Порывшись на полке, полковник достал охотничий нож. До блеска отполированное лезвие, два желобка для стока крови, белая костяная ручка с набалдашником, вырезанная в виде сказочной птицы, говорили о незаурядном мастерстве творца.

– Моржовая кость, – объяснил хозяин. – Бери, Витек, он твой по праву. Сделал его Борис из второго подъезда.

– Неужели тот самый Борис?..

– Он и доныне работает в сувенирке. Ожидает УДО…

- Ну, дай-то бог… Золотые руки…

– У меня или у него? – рассмеялся начальник.

– У него, – удивился гость. – А Вовку ты видел?

– А Вовки, Витек, уже нет – умер Вовка. Он был непослушным.

– Жалко Вовку, – ответил Рогов, заворачивая ножик в газету.

Прощаясь, добавил:

– Мне давно уже никто ничего не дарил. Спасибо, Андрей.

Дома, надев очки, он увидел на лезвии гравировку: «Жить – значит делать вещи, а не приобретать их. Аристотель».

Ночью дежурившие в зоне офицеры изъяли у осужденных четыре «полторашки» самогона, два тазика браги и пакет сушеной травы, непохожей на чай. Утром нетрезвые головы предстали перед судом. «Окрестил» их хозяин. Дал всего ничего – пять суток, но несговорчивые буяны оправдывались, ругались, отказываясь писать объяснительные записки по поводу найденной «соломки», утверждая, что это мята, доставленная в зону законным путем. Под руки, почти волоком, упрямцы были отконвоированы на воспитание в комнату для бесед. Душераздирающие вопли и глухие удары дубинок около часа были слышны всем присутствующим на совещании у Зотова офицерам через неплотно закрытые двери. Пытки сопровождались нравоучительным матом сотрудников ФСИН.

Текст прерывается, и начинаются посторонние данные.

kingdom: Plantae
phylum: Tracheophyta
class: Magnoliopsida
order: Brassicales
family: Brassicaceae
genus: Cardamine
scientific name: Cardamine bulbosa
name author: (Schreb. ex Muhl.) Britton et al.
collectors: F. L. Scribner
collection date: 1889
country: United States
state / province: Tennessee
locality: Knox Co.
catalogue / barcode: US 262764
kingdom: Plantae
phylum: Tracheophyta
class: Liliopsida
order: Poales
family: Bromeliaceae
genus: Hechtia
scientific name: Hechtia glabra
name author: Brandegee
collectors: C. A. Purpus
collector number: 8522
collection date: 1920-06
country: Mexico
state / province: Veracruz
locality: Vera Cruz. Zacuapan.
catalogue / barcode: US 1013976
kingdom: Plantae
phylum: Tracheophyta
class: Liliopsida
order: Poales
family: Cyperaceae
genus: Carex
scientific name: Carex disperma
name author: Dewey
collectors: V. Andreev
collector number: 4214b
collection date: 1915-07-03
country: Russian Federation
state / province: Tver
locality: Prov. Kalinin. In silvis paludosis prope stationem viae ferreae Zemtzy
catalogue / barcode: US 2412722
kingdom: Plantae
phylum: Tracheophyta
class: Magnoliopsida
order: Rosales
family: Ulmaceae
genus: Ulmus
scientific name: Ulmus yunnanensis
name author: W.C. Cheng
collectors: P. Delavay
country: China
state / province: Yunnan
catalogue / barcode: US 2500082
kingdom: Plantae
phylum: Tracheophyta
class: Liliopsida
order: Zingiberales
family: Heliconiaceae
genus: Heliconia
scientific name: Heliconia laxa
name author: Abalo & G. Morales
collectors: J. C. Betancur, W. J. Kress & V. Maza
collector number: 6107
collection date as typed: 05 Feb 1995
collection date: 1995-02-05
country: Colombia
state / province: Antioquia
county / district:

– Да заткнетесь же вы наконец, – не выдержала на вахте телефонистка. – Алло, алло, я не слышу! – орала она в телефонную трубку. – Повторите, пожалуйста, кого и куда направить.

– Хватит их бить, – распорядился полковник. – У нас исправительное учреждение, а не гестапо. Современные тенденции пенитенциарной педагогики связаны с гуманизацией воспитательного процесса.

Он никогда в жизни не брал дубинки, не повышал на осужденных голос, даже успокаивал их, как умел. Систематически помогал им, публично отчитывая нерадивых отрядников за бездеятельность на службе. Образцово выращенный администратор Андрей Анатольевич Зотов прослыл новатором в педагогике, и гуманитарные замашки сменяли авторитарные почти во всем его учреждении. «В час по чайной ложке», – острили правозащитники. Но другие-то управленцы вообще топталась на месте. Порою Зотов корил себя за взятки, но тут же оправдывал меркантильное прошлое тем, что это был подвиг, а не срам: «А кто их не брал, когда трещала страна? Позорно было не брать, имея доходное место, – детей кормил и думал о внуках» Только нимба на голове не было, хотя медалей и звезд хватало, чтобы затмить настоящее солнце. Но небольшое пятно мешало светилу полыхать в полной мере. Он не признавался в этом ни себе, ни окружающим, ни вчерашнему гостю, гнал эту тему прочь – в шкафу висела веревка, на которой повесился Вовка.